Real estate may be the saving grace for Toys 'R' Us

By Rachel Beck
Associated Press

NEW YORK — Toys "R" Us Inc. might finally have something that Wal-Mart Stores Inc. can't undercut in price: Its real-estate holdings.

Now that the struggling toy chain has said that it may be ready to sell its core toy business after fighting a losing battle against the massive merchandise discounting employed by Wal-Mart, its most lucrative move may be to sell off many of its store sites.

Barbie dolls you can buy anywhere, but these days, prime real estate is mighty tough to find.

These aren't good times for the retailer that was once considered a "category killer."

Just a decade ago, it was known for its ability to drive smaller toy operators out of business with its large assortment and cheap prices. Then came Wal-Mart's move into toys. It is a force that Toys "R" Us hasn't been able to fend off, though it has tried to do so by doing everything from repeated reconfigurations of stores to carrying more exclusive products.

In 1998, Wal-Mart overtook Toys "R" Us as the nation's biggest seller of toys, and its dominance has only increased since. Today, estimates put its share of total retail toy sales at around 23 percent versus about 16 percent for Toys "R" Us.

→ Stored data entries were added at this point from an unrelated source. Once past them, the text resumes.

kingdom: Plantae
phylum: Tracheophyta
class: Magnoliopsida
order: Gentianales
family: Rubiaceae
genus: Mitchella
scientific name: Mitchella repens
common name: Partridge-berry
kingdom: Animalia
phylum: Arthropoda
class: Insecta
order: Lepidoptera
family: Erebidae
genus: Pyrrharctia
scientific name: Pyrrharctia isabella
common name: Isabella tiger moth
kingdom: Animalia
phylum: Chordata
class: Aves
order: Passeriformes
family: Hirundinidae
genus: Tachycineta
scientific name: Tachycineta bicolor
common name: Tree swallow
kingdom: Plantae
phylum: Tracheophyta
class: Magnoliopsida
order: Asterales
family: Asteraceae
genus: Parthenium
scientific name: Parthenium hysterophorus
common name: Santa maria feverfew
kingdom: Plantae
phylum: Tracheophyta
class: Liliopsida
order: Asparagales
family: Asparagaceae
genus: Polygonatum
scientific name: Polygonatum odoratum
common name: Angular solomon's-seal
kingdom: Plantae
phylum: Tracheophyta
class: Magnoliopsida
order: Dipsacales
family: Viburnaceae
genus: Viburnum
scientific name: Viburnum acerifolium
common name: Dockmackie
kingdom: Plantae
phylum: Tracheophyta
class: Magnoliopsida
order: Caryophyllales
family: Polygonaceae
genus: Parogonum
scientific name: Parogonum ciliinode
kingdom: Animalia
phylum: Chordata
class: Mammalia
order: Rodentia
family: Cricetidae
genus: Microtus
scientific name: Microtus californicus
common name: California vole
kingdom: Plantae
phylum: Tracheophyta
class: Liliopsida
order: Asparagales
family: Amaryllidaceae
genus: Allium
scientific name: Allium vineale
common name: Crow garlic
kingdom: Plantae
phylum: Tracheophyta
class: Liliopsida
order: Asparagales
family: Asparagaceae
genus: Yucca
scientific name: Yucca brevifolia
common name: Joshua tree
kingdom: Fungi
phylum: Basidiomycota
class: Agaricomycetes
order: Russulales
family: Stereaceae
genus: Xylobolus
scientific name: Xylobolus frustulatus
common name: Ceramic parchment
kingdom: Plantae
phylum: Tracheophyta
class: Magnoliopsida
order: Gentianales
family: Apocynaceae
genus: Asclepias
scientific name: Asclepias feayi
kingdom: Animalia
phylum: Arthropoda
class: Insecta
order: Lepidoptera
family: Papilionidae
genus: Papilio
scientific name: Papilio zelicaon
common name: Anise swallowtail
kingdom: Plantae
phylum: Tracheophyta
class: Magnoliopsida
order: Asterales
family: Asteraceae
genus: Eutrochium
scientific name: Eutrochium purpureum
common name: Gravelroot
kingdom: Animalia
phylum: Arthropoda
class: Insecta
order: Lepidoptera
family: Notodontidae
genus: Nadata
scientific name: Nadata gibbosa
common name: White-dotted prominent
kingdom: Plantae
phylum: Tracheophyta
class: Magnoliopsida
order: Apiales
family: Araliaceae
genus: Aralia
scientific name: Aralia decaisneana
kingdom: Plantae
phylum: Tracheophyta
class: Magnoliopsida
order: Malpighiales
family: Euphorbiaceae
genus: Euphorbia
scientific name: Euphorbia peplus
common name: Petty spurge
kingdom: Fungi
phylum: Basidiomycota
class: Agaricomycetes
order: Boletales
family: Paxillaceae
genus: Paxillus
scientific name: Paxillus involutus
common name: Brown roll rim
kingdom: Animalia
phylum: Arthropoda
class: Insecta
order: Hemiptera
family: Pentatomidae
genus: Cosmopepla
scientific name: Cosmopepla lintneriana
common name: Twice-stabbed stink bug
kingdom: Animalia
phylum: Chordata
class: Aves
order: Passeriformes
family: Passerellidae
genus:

It's not that Wal-Mart offers a better assortment of toys or a superb shopping experience. Wal-Mart stores carry about a third of the 9,000 products found in most Toys "R" Us stores, and does little to woo consumers through store design.

But Wal-Mart wins on price. Toys "R" Us can't keep up.

The trouble is that Wal-Mart is only sharpening its attack. Just look what it did last Christmas by cutting prices on the hottest holiday toys as early as September, and going for broke on some key items well before Toys "R" Us had even started promoting its holiday lineup.

Such pricing pressures are eating away at Toys "R" Us' bottom line. The Wayne, N.J.-based company's first-quarter loss increased by 8 percent to $28 million from a year ago, while sales declined nearly 3 percent to $2.06 billion. It will report second-quarter results next week.

With its business struggling, the company announced last week that it was going through yet another restructuring and was considering the sale of its toy business.

"The toy supermarket doesn't work anymore, not with the discounters in the picture," said toy business consultant Chris Byrne. "Anyone who bought it would be a fool to maintain that business model."

And chances are there won't be too many buyers lining up to take over Toys "R" Us as it stands.

There could be some demand for a scaled-down, leaner version of the company with its worst-performing stores stripped out. Toys "R" Us operates 683 stores in the United States and 579 abroad.

Possibly best suited to take over would be private investors who aren't so focused on growing profits but like the operations for its cash-generating value. Then they can use that money to support other areas of their businesses, and don't have to answer to investors angry over slumping profits and market share.

The retailer's best option, though, may be putting up its parts for sale. That's where the real-estate holdings could pay off, with analysts estimating that they could fetch far more than the $2.3 billion that they have been valued at.

Toys "R" Us has stores in cities around the country, many of which are in popular shopping locations. And its big-box format could be attractive to other retailers.

This wouldn't be such a far-fetched idea for Toys "R" Us. Demand was strong when the company sold off its Kids "R" Us properties earlier this year. More than 100 of the 146 stores were sold to Office Depot for around $180 million.

And it's a strategy that other retailers have used with great success. For instance, Kmart Holding Corp.'s sale of as many as 73 stores for close to $1 billion to the likes of Home Depot Inc. and Sears, Roebuck and Co. has been cheered by investors. Kmart's stock has more than quadrupled in value from the time the retailer emerged from bankruptcy court protection in May 2003 to today.